_Work instructions_
A - Answer each of these from the lidar discussion:
(i) Which two companies are given as examples where LIDAR isn't economically viable right now?
(ii) Which drawbacks of lidar are named?
(iii) What combination of sensors is said to be proposed instead of LIDAR-only?
B - Why does the lidar discussion say lidar worked really well? Answer in one to three sentences.
C - Duplicate the lidar discussion from "Honestly both seem" up to and including "beat top humans?".

_Selection_

You realize the lidar distance for a car would be entirely different. It's a way different beast.

I was responding specifically to "Instead, LIDAR should exactly identify potential obstacles to the self-driving car on the road." - LIDAR isn't economically viable in many self driving car applications (for example: Tesla, TuSimple) right now.

> When folks argue that lidar should not be used

This is a strawman. Nobody argues that it should not be used, only that driving is demonstrably possible without it.


I really can't understand how any logical person would think lidar is better here. You are driving with the sight of your eyes correct? then the AI would do the same but better.

Why can't you apply the same logic in reverse then? We're not able to speed up and compress what takes the 100 Watt machine as much as 21 years to fully develop, into something cars use locally yet, so we sidestep the problem with Lidar.

Honestly both seem a little silly though, would an early, poorly trained version of Alpha GO confirm the need for lidar because it doesn't beat top humans?


Yeah. But that's not what the OG comment is suggesting. The use of Lidar here would rule out a light resembling a traffic signal by virtue of there being no laser reflection of that object: lidar would complement vision to rule out false positives.

So Lidar is getting cheaper, but the advantage of Lidar (Vs. optical) may be diminishing.

Lidar worked really well because it was computationally impractical to process visual images in near real-time onboard. Lidar simplifies the informational inflow, which reduces computational cost. But the computational cost and practicality of processing optical data onboard has changed radically, it is now practical and affordable (both due to substantially improved software and new/cheaper hardware).

Keep in mind humans use "optical sensors with parallax" (i.e. our eyeballs). Cars are already optimised around that assumption (e.g. headlines to improve visibility in the visible light spectrum). Lidar still has advantages, but also a bunch of drawbacks (like dispersion and sunlight disruption), optical sensors do too (e.g. glare) but they're a lot more intuitive for humans because we share them.

I guess what I am saying is: Are you betting on better sensor tech (Lidar) or better computational tech (Optical)? I think Lidar will hit a ceiling after the "easy wins" have been consumed (and we're approaching that point), whereas optical has no real ceiling (even over and above human's innate abilities). With optical you can understand the world as humans visibly see it, Lidar sees the world fundamentally differently, seeing both less (bad) and more (good).

Obviously it is a somewhat false choice, but if people are investing dollars into development of both techs it is a choice that matters.


Musk badly wants for you to not realize that nobody is proposing LIDAR-only, but are rather proposing LIDAR+optical+radar. Musk argues against straw men.

(Also the radar Telsa is using has jack-shit for angular resolution. It can't tell the difference between a tree next to the road and a fire truck parked right across it. Consequently that radar has very limited utility.)

_Dataset excerpt_
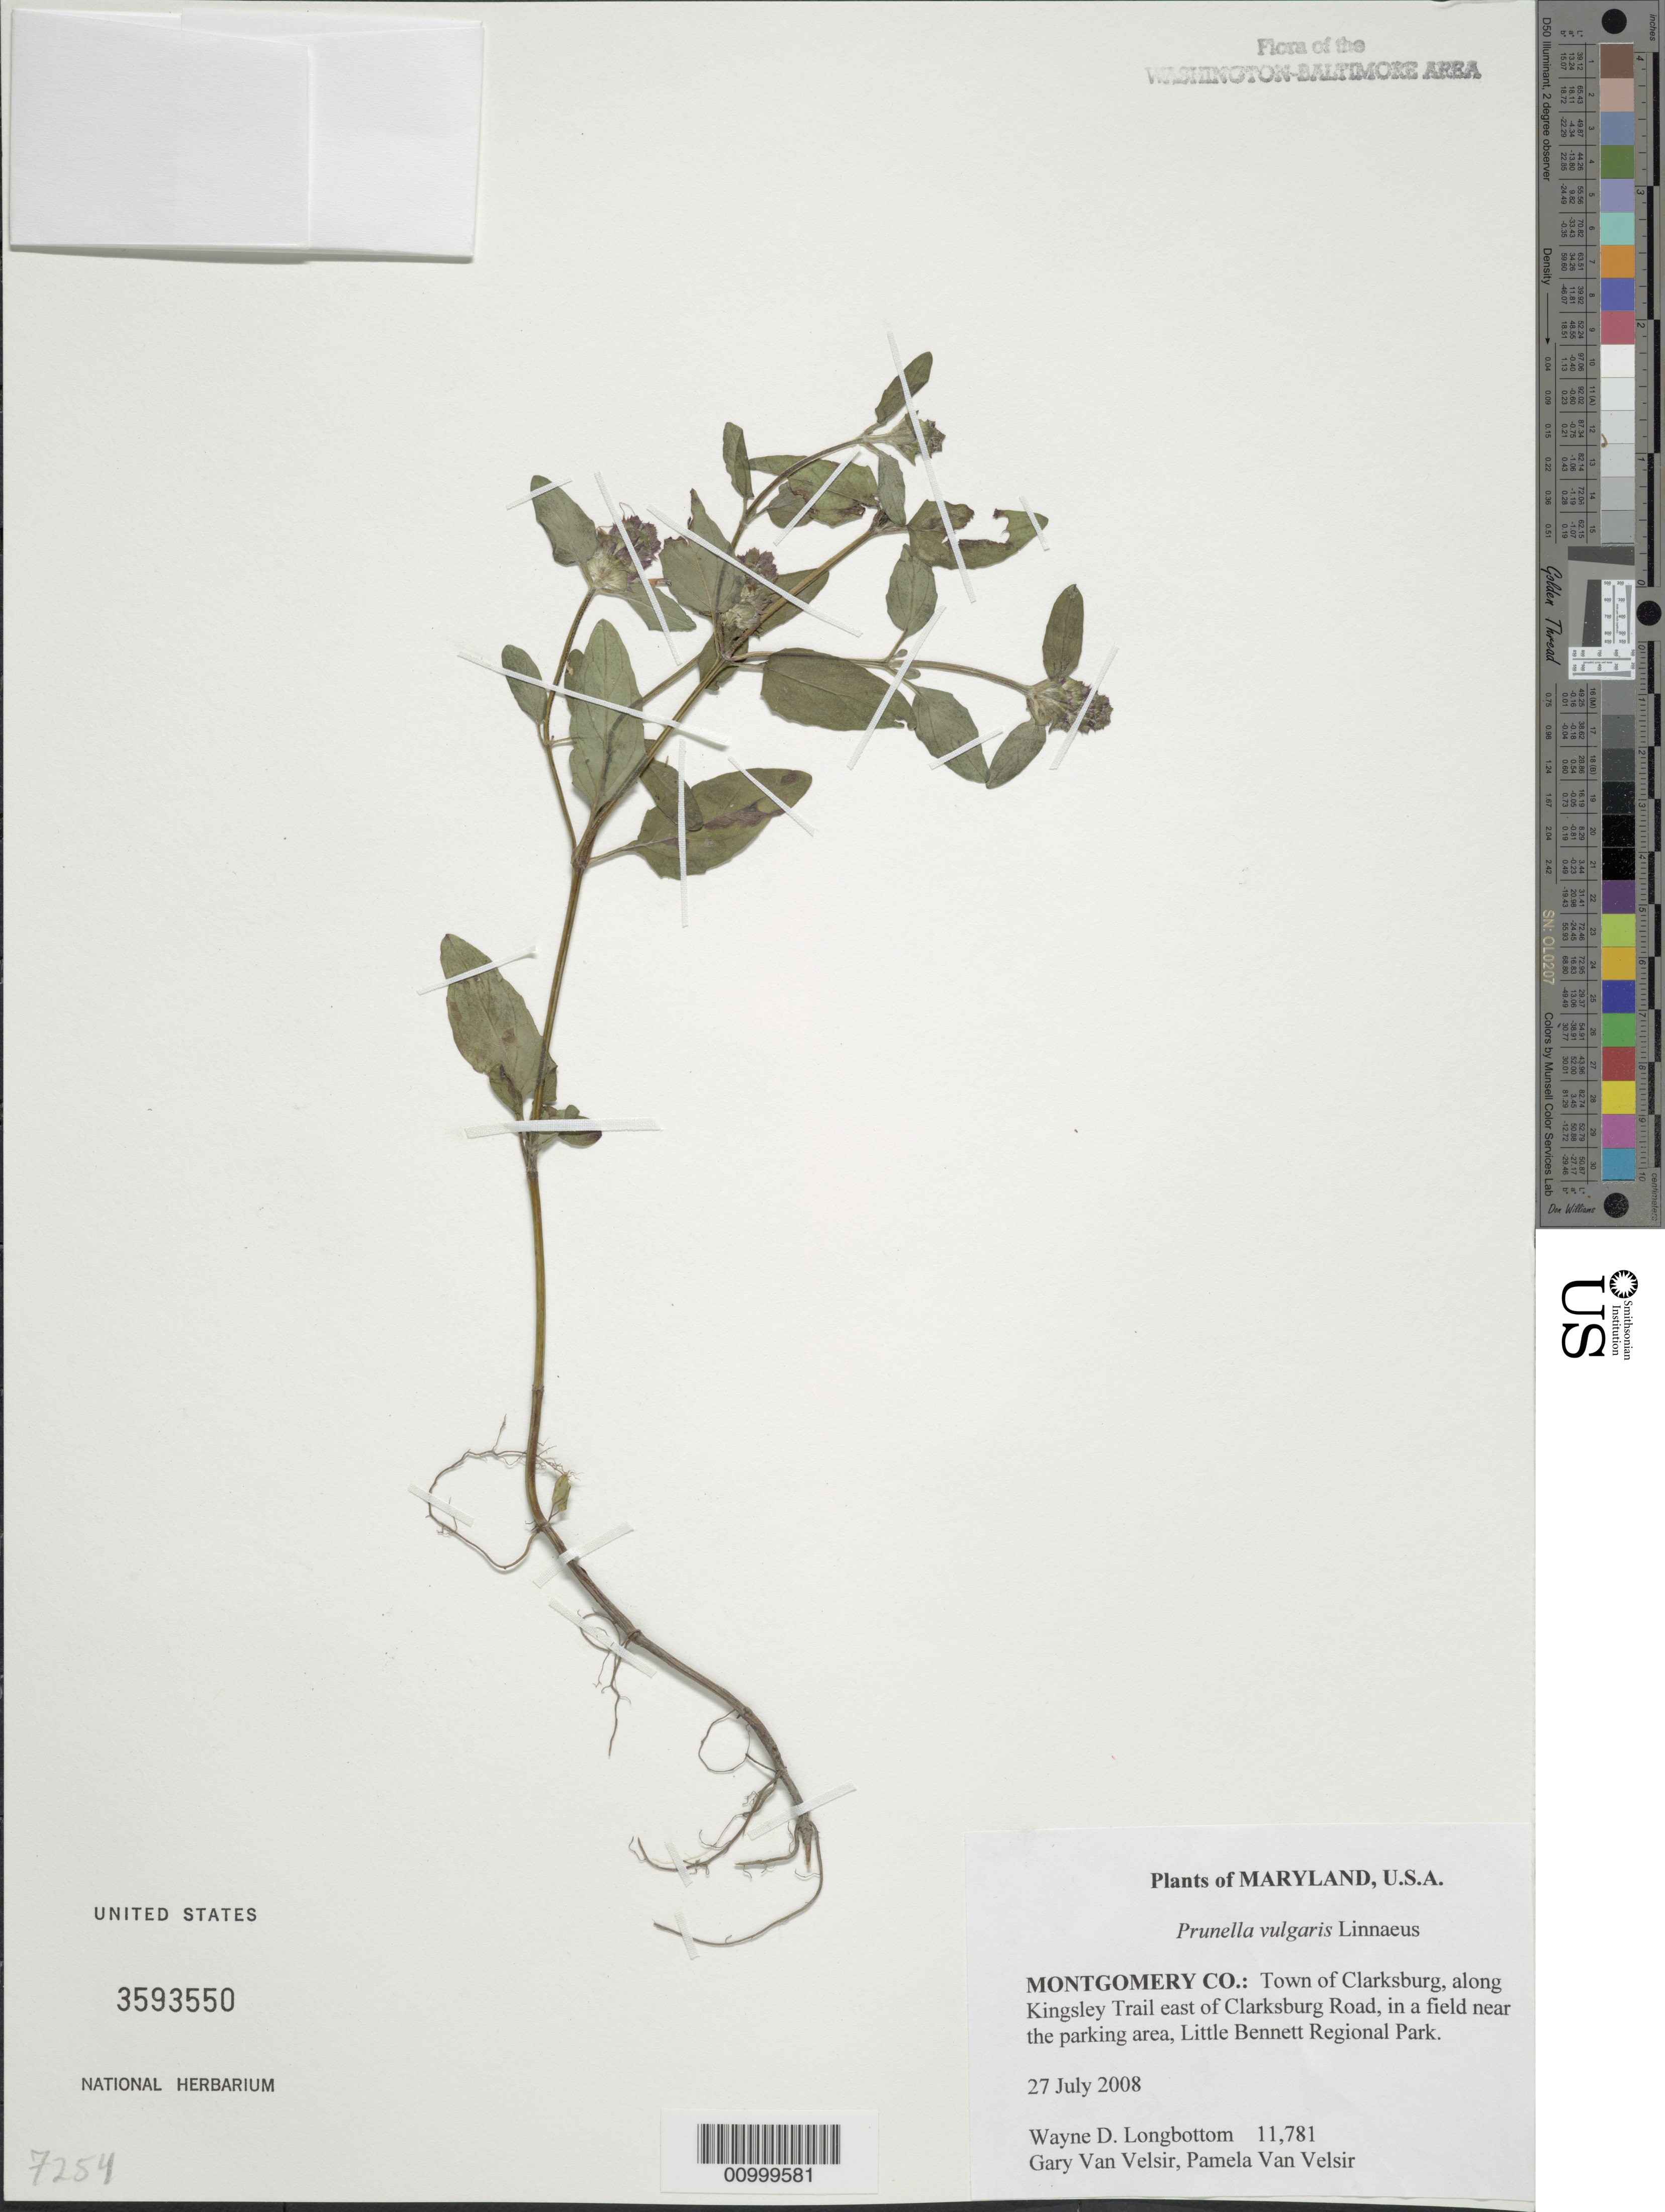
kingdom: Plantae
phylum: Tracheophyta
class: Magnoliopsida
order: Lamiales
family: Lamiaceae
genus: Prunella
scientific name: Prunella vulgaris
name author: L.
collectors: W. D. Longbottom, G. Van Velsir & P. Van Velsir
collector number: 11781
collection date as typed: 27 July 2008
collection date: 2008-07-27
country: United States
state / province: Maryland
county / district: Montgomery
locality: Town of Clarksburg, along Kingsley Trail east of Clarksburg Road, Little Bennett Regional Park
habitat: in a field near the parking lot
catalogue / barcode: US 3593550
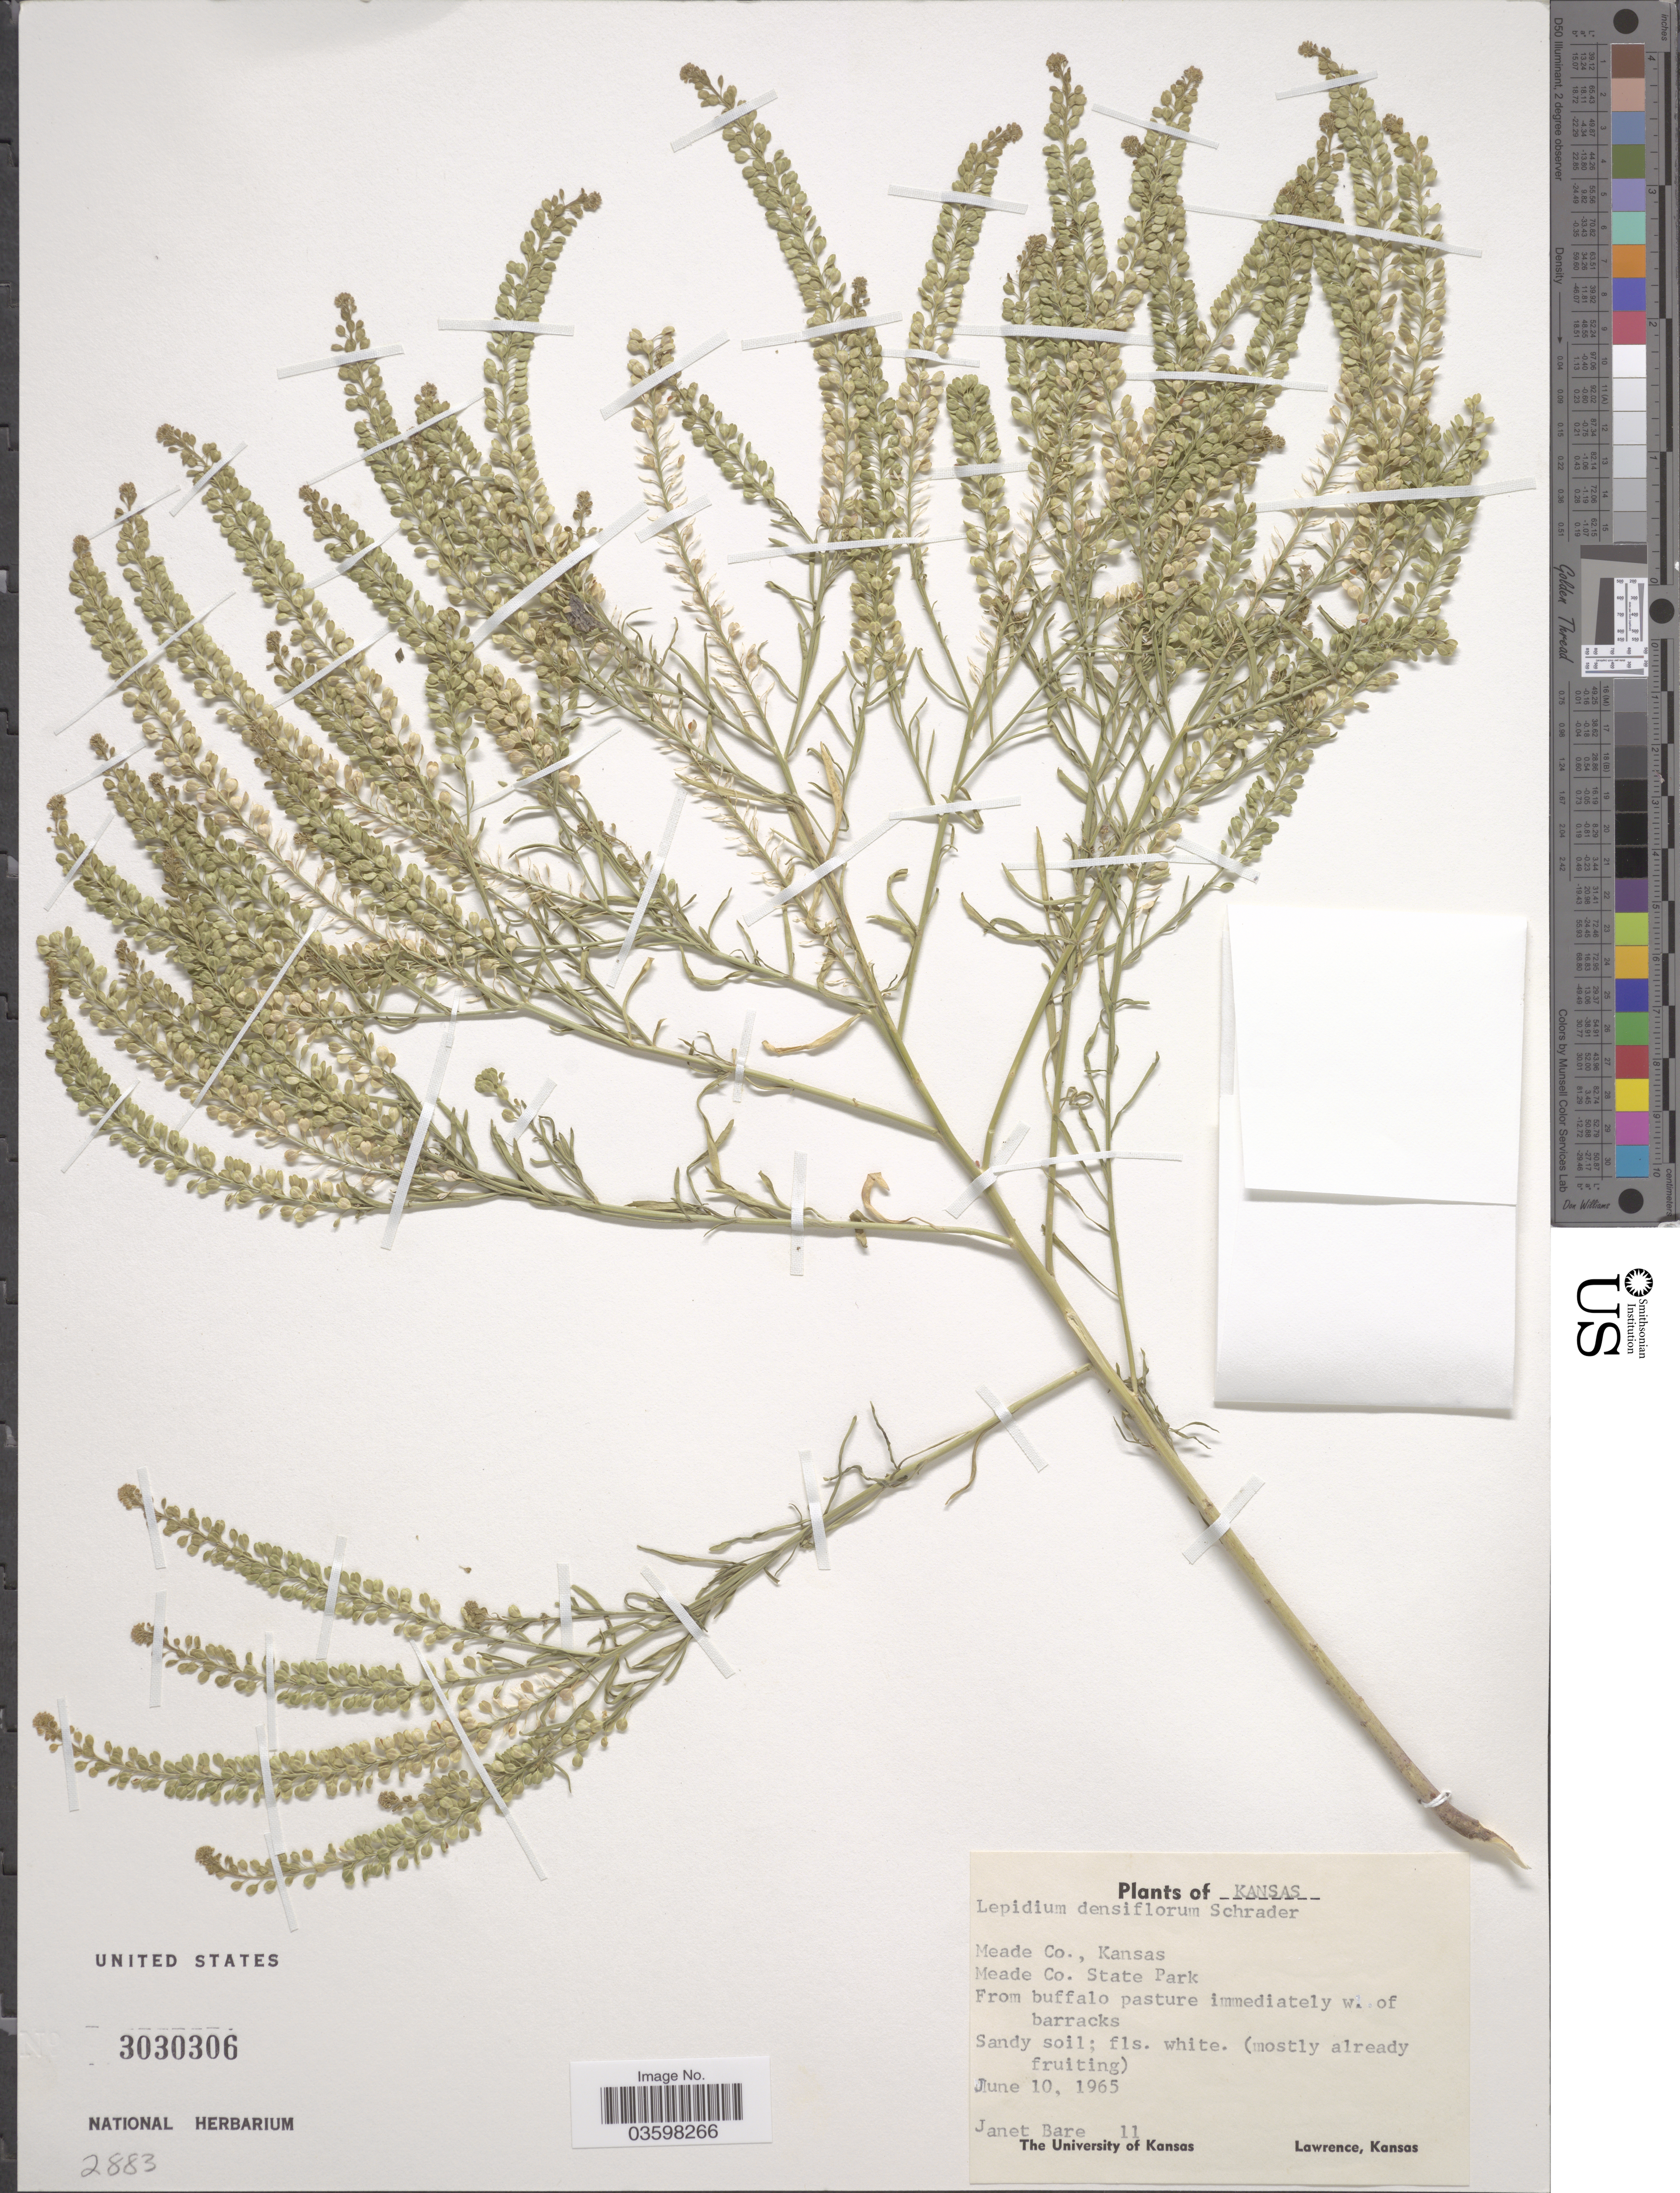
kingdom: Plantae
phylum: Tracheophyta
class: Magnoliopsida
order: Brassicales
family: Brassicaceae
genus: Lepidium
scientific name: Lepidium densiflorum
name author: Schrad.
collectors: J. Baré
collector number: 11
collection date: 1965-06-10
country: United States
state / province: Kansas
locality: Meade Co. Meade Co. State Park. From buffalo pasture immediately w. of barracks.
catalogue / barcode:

_Responses to the tasks_
A -
(i) Tesla and TuSimple.
(ii) Dispersion and sunlight disruption.
(iii) LIDAR+optical+radar.

B - Lidar worked well because processing visual images in near real time onboard was computationally impractical. Lidar simplifies the incoming information, which reduces computational cost.

C -
Honestly both seem a little silly though, would an early, poorly trained version of Alpha GO confirm the need for lidar because it doesn't beat top humans?